* **REQUIREMENT**
Only the lines from the one containing "Más del autor" to the end of the data should be copied, exactly and without pictures.

* **DATA SUPPLIED**
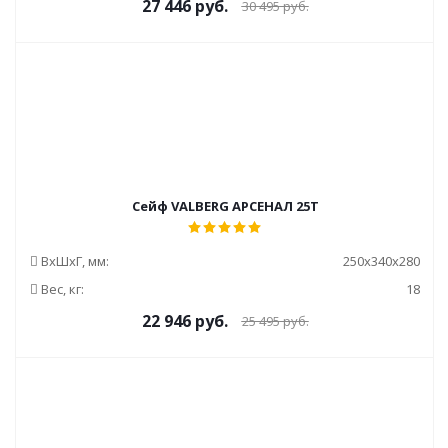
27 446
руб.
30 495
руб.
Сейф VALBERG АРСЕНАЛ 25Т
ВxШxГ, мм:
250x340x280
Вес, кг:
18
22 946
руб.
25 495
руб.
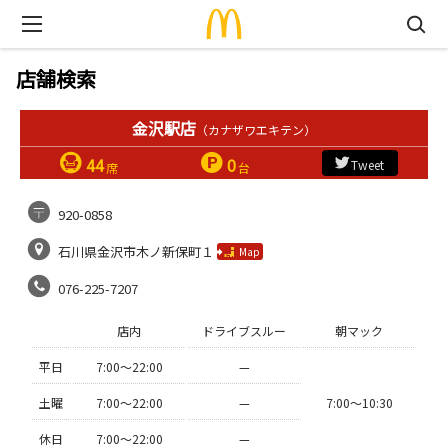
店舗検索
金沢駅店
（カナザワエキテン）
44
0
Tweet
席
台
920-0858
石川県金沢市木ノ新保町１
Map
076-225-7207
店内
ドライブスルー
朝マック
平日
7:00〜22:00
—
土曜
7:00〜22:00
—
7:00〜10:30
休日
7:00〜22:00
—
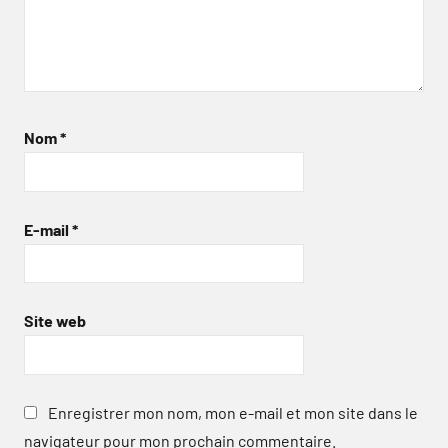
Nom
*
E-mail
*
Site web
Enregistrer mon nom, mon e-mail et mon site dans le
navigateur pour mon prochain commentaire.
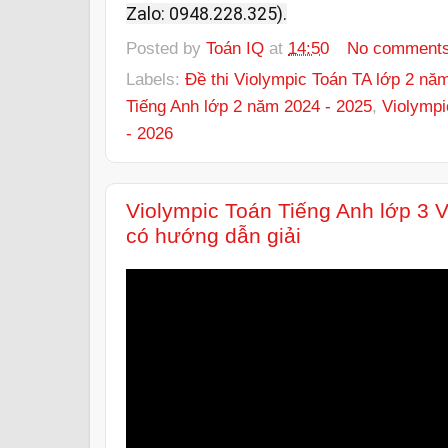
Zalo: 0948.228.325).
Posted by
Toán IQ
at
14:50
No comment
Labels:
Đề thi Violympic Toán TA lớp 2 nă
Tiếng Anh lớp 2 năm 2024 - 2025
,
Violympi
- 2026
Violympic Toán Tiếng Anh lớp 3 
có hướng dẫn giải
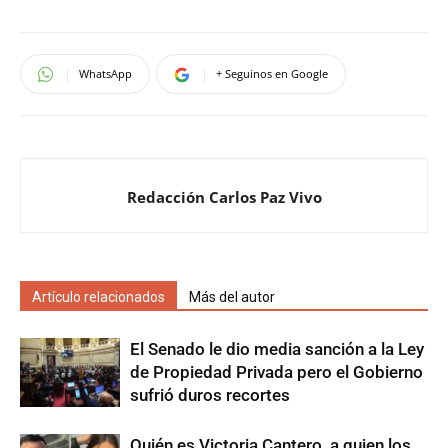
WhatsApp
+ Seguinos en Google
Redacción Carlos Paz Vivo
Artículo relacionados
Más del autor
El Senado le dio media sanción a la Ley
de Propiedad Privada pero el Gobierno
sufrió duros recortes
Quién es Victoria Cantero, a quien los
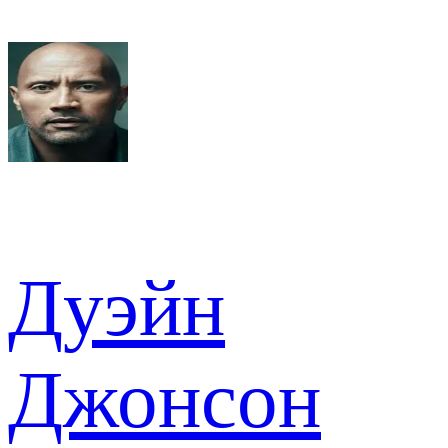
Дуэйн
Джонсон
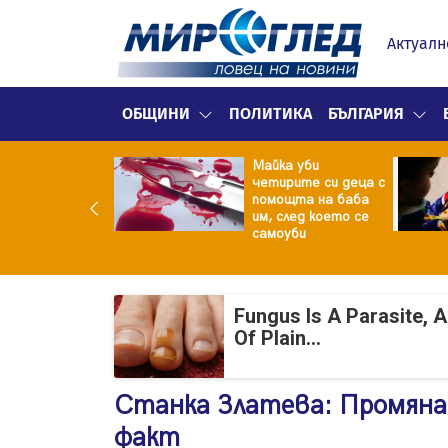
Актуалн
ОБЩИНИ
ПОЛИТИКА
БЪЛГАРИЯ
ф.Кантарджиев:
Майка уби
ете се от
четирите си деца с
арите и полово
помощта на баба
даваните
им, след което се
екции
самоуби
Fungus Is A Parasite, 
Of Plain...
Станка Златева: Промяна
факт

* **SOLUTION**
Más del autor
El Senado le dio media sanción a la Ley
de Propiedad Privada pero el Gobierno
sufrió duros recortes
Quién es Victoria Cantero, a quien los
Дуэйн
Джонсон
Актуалн
ОБЩИНИ
ПОЛИТИКА
БЪЛГАРИЯ
ф.Кантарджиев:
Майка уби
ете се от
четирите си деца с
арите и полово
помощта на баба
даваните
им, след което се
екции
самоуби
Fungus Is A Parasite, 
Of Plain...
Станка Златева: Промяна
факт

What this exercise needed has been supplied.